Our team is going to try to develop a vision solution over the summer. We currently have an Nvidia Jetson TK1, Rasberry Pi, and Nexus 5 all available for us to use for this purpose. We also have LabVIEW robot code and a turret with an SRX encoder on our robot that would use the vision programming to aim at the high goal.
Which method of vision processing would you all recommend for us to try out during the summer? What are the disadvantages/advantages to the methods you all have used this past season?
I would suggest you use the resources you have available at the Team 900 Home for Displaced Robotics Teams. We’re happy to help.
The specific solution doesn’t matter until you set some goals first for what you are aiming to do. No, those weren’t puns. You need to set more parameters such as “we want to be able to aim/shoot/fire in X seconds with Y accuracy”. Then you begin to build a solution around that.
I have met success with doing processing on the dashboard using the NI Vision Assistant Programming. Certainly, this isn’t the best, but IMO it’s a great starting step before going on to optimize everything more.
I disagree. You don’t build a solution around shooting in 5 seconds by learning that you can aim in 2 seconds and then sleeping the other 3. You just shoot as fast as possible and as accurately as possible. It’s hard to predict what these levels will be until you try it.
We built vision this year around NI vision and vision assistant. Vision assistant (and grip as well) are great places to start because you can visualize processing steps. The disadvantage of NI vision is its lack of documentation. We had issues with overlays, scaling, and undocumented error codes that we still haven’t figured out.
OpenCV may be a bit more complicated, but it’s got a large community around it that can help you if you encounter problems.
I would use your jetson along with python and opencv.
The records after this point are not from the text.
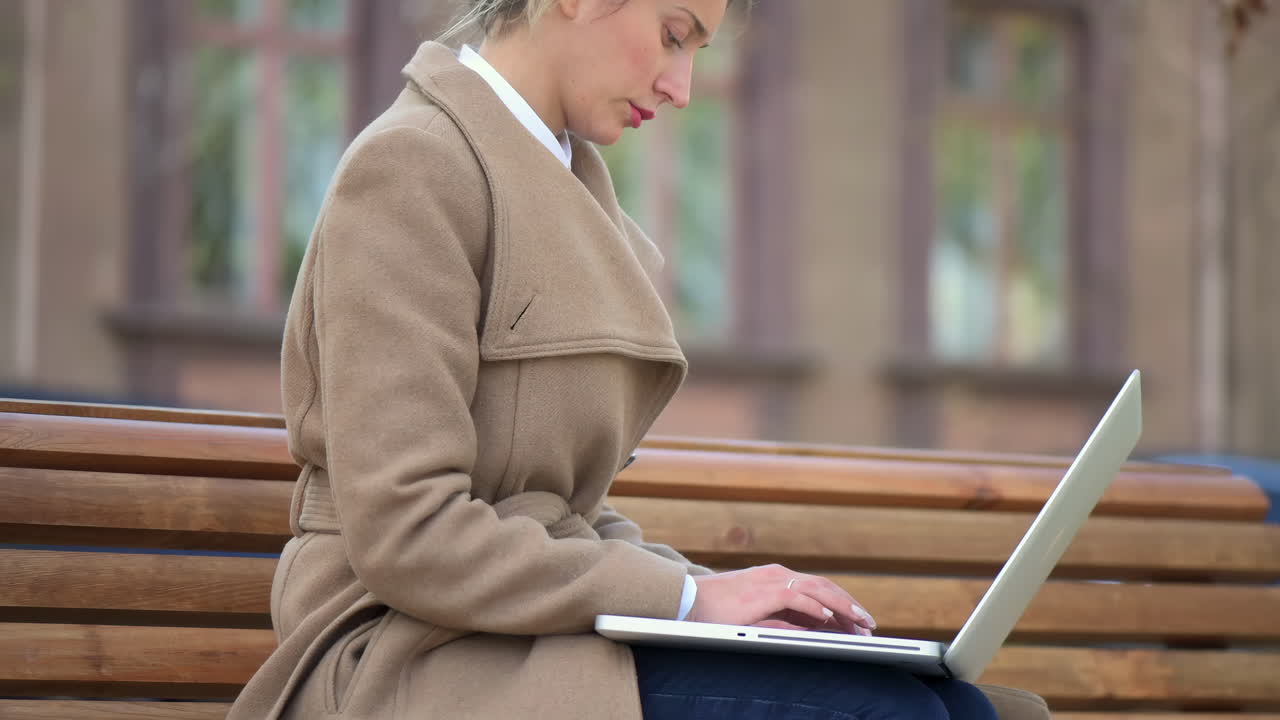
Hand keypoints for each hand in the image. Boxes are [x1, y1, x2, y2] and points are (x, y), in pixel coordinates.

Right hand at [684, 564, 875, 635]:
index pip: (819, 588)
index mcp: (777, 579)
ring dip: (841, 606)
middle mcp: (777, 575)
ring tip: (860, 621)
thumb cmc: (718, 612)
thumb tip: (813, 630)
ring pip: (817, 589)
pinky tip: (829, 618)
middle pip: (824, 586)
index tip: (859, 622)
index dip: (842, 604)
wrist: (687, 601)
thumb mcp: (758, 616)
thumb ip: (785, 619)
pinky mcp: (762, 591)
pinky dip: (815, 606)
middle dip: (850, 606)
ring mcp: (770, 580)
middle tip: (869, 624)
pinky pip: (795, 597)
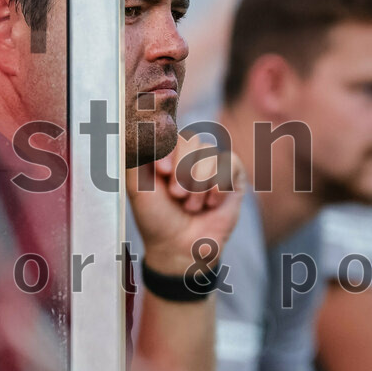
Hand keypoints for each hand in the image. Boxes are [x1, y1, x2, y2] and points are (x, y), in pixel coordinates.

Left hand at [127, 133, 244, 275]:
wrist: (178, 247)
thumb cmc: (156, 218)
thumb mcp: (137, 185)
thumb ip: (138, 153)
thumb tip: (140, 123)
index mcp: (168, 153)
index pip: (172, 132)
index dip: (169, 151)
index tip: (162, 173)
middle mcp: (191, 155)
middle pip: (192, 141)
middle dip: (183, 172)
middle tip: (177, 195)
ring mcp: (214, 165)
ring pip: (210, 155)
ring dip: (198, 186)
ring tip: (192, 206)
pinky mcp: (234, 176)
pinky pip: (230, 164)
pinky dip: (218, 188)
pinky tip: (211, 204)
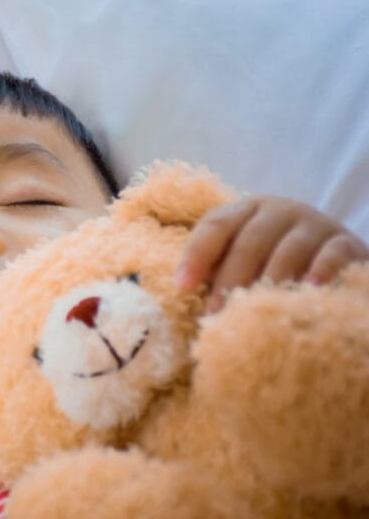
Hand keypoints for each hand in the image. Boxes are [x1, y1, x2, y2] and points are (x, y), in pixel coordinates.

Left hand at [177, 195, 368, 312]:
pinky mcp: (345, 241)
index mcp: (245, 210)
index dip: (196, 255)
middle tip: (216, 316)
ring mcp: (314, 223)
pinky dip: (320, 271)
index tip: (182, 287)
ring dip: (268, 282)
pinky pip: (332, 254)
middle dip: (229, 280)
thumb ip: (217, 266)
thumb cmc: (272, 259)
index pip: (215, 226)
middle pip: (249, 242)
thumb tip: (183, 295)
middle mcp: (278, 211)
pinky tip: (307, 290)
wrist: (332, 250)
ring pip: (288, 250)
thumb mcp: (243, 255)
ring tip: (254, 312)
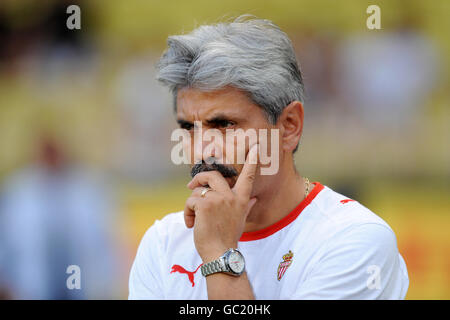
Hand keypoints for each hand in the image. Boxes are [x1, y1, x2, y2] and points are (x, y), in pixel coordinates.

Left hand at [184, 144, 258, 261]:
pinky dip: (187, 213)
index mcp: (241, 199)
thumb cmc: (228, 237)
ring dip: (191, 206)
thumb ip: (246, 206)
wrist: (220, 253)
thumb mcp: (240, 220)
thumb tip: (255, 198)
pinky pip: (190, 201)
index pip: (248, 177)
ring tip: (194, 221)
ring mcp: (218, 199)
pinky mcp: (205, 205)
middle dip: (200, 178)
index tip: (256, 148)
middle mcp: (231, 197)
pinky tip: (191, 224)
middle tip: (190, 185)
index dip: (252, 161)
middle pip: (213, 175)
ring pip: (198, 192)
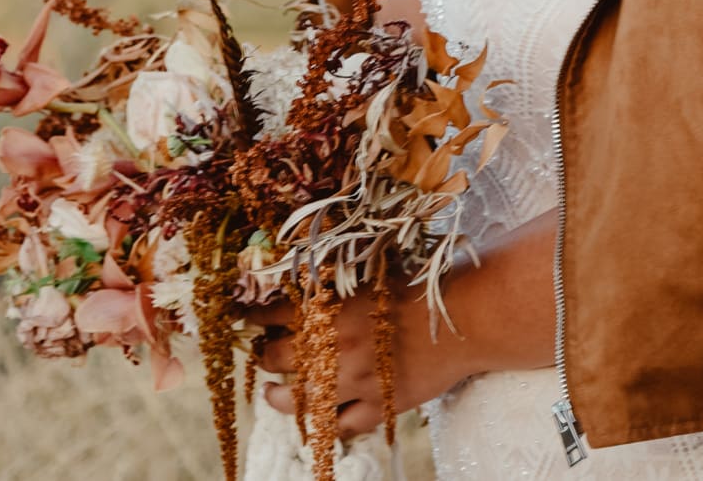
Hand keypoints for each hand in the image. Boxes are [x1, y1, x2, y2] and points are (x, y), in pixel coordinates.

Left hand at [239, 286, 478, 436]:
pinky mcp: (379, 404)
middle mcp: (331, 346)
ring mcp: (354, 380)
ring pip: (300, 400)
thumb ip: (331, 282)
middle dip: (264, 356)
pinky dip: (326, 427)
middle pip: (277, 358)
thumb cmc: (417, 288)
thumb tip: (300, 279)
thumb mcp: (365, 275)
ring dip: (279, 399)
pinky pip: (342, 426)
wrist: (460, 318)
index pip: (269, 313)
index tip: (243, 318)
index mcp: (325, 308)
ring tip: (272, 394)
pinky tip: (316, 423)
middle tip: (264, 355)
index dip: (251, 316)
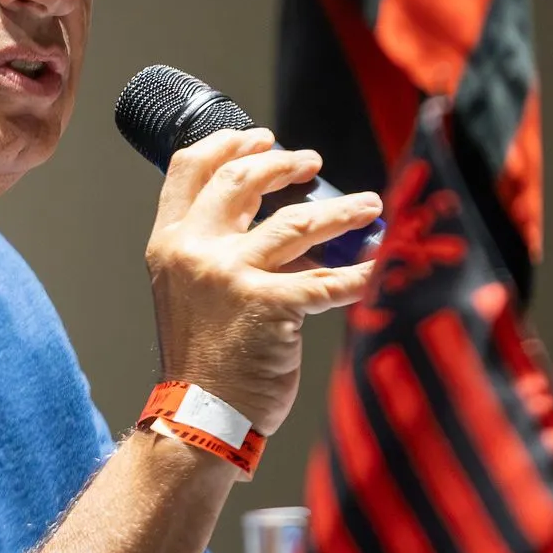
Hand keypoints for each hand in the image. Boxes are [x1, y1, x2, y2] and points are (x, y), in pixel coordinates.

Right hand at [145, 128, 380, 434]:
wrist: (198, 415)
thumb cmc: (200, 358)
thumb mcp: (185, 290)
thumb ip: (212, 251)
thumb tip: (270, 223)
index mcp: (170, 242)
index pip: (191, 168)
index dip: (228, 143)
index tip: (260, 138)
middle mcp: (196, 251)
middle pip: (243, 181)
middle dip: (283, 163)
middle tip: (311, 164)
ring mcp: (232, 275)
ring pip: (296, 222)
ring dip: (341, 210)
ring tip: (369, 206)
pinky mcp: (270, 305)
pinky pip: (328, 281)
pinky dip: (361, 272)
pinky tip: (382, 265)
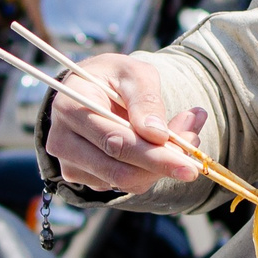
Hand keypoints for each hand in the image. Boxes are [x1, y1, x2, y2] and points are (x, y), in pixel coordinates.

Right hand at [43, 51, 207, 191]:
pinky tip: (156, 147)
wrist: (88, 91)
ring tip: (179, 136)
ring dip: (159, 166)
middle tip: (195, 149)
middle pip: (120, 170)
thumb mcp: (133, 73)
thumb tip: (157, 135)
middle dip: (163, 165)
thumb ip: (146, 100)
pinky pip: (123, 183)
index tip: (190, 164)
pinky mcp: (81, 178)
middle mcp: (62, 141)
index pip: (115, 143)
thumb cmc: (112, 78)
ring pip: (125, 182)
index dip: (154, 156)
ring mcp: (69, 163)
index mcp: (70, 108)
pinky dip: (148, 170)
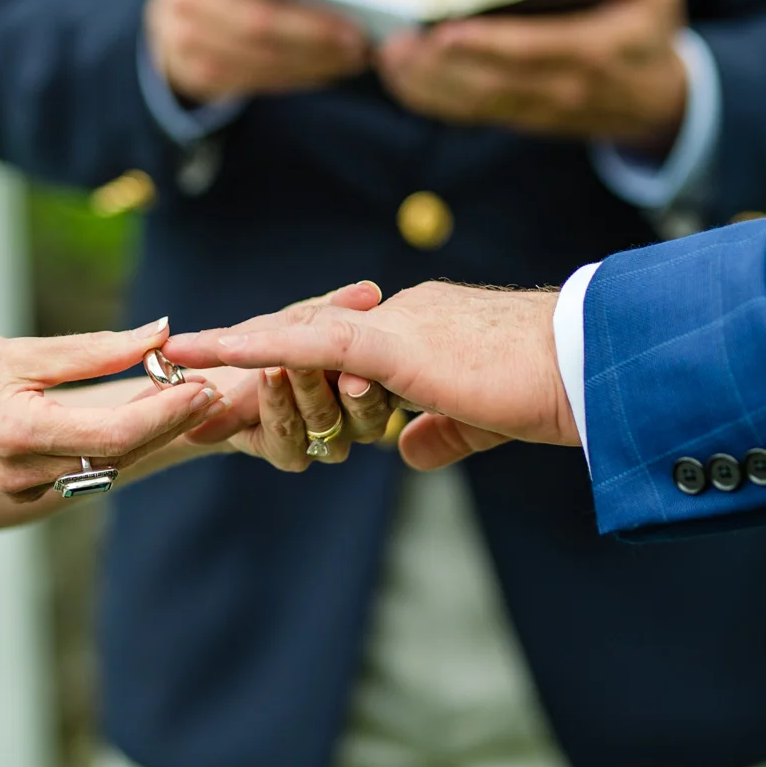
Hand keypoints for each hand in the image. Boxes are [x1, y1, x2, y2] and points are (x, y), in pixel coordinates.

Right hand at [0, 319, 220, 498]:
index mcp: (21, 434)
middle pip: (120, 453)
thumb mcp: (17, 349)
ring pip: (105, 464)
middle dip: (170, 422)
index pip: (117, 432)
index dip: (168, 412)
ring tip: (184, 393)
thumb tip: (160, 333)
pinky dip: (113, 441)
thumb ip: (93, 349)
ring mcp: (22, 490)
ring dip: (147, 432)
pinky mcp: (20, 491)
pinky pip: (82, 468)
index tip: (204, 382)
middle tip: (210, 385)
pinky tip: (137, 413)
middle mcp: (25, 473)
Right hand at [145, 0, 369, 104]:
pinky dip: (299, 75)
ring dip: (313, 59)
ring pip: (259, 55)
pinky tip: (330, 69)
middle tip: (358, 36)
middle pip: (255, 18)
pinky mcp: (194, 73)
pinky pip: (255, 79)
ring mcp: (182, 38)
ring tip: (354, 56)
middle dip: (312, 30)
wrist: (182, 15)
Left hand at [165, 282, 573, 470]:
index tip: (241, 387)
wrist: (588, 371)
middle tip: (184, 375)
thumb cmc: (553, 392)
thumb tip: (408, 449)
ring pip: (296, 337)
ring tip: (177, 362)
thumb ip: (442, 428)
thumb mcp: (483, 417)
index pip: (338, 348)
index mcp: (419, 332)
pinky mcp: (391, 343)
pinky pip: (306, 339)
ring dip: (237, 357)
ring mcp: (392, 325)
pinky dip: (254, 345)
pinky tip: (210, 351)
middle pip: (304, 338)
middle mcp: (397, 317)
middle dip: (244, 363)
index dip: (288, 367)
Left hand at [178, 283, 399, 468]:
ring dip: (306, 388)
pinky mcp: (289, 454)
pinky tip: (266, 375)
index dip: (381, 374)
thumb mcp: (306, 317)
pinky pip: (287, 436)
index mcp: (372, 385)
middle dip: (352, 389)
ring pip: (324, 420)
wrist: (218, 376)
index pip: (387, 384)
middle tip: (339, 368)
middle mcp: (356, 420)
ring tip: (287, 362)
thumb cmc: (272, 340)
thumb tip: (367, 291)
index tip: (372, 354)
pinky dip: (275, 402)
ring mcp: (325, 441)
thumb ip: (337, 307)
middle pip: (366, 412)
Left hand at [376, 0, 688, 145]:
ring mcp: (541, 110)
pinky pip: (474, 114)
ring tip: (388, 58)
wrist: (664, 100)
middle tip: (393, 44)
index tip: (441, 28)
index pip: (531, 49)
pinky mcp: (524, 120)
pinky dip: (435, 100)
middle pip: (490, 82)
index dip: (484, 43)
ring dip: (427, 86)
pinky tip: (402, 79)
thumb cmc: (650, 28)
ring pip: (476, 104)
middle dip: (437, 66)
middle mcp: (563, 88)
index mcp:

You could get the bulk of it done in a couple days, even if you don’t much about it. Make sure you turn off auto white balance on the camera, and set the exposure low to avoid washed out images. Superbrightleds.com sells some appropriate 12v green led ring lights.
The actual details of the implementation can be pretty much taken right from this ball tracking tutorial. It does most all of the same things you’ll want to do.
HSV convert, threshold on bright green, maybe a dilate or two, find contours, pick the largest contour, find bounding box, find offset from the center of the bounding box to some aim point, send offset to roborio for aiming correction. UDP sockets preferred, or network tables if you have to.
Using the above tutorial and OpenCV documentation, I had something which could track the tape in about a day. That is coming from somebody with no python or opencv background too.
Is there a build of OpenCV that fully utilizes the Jetson’s GPU? If there still isn’t, I’m not sure why a Jetson would be preferable over the smaller, easier-to-power RPi2.
I would be glad to be mistaken, however, since we have a Jetson TK1 collecting dust.
While I believe there’s an opencv package called OpenCV4Tegra, the whole point of using a CUDA card on the jetson was that many vision processing libraries (especially opencv) already have cuda implementations.
I’m not sure what you mean by “fully utilizes,” but if you install the CUDA libraries on the Jetson and then compile OpenCV with CUDA support enabled, you can write a vision program that uses the GPU. AFAIK, there are no wrappers available for the GPU functions in Python, so that part would have to be written in C++.
I used this approach this year, writing most of our vision code in Java with a small JNI library in C++ doing some processing on the GPU. This significantly helped with performance, boosting our framerate from around 20 FPS to 30 FPS (it would have gone higher but was limited by the camera).
There is also the OpenCV4Tegra library, which includes some CPU optimizations for the Jetson (NEON, SIMD, multithreading), and I believe it also includes CUDA support.
Also, powering the Jetson TK1 (I’ve heard the TX1 is more sensitive) is not very hard. We used this regulator and have had no problems with it all season.
If anyone has questions or issues with NI Vision or Vision Assistant, please post about it. There is quite a bit of documentation about the functions for all languages and conceptual as well, but you have to open up the chm files.
Also, one of the things I’ll be messing with is the OpenCV utilities that they recently released. It allows for image translation so that you can use both NIVision and OpenCV in the same program – but I think it only has a few functions wrapped and it’ll be fun to see which ones are helpful in FRC situations.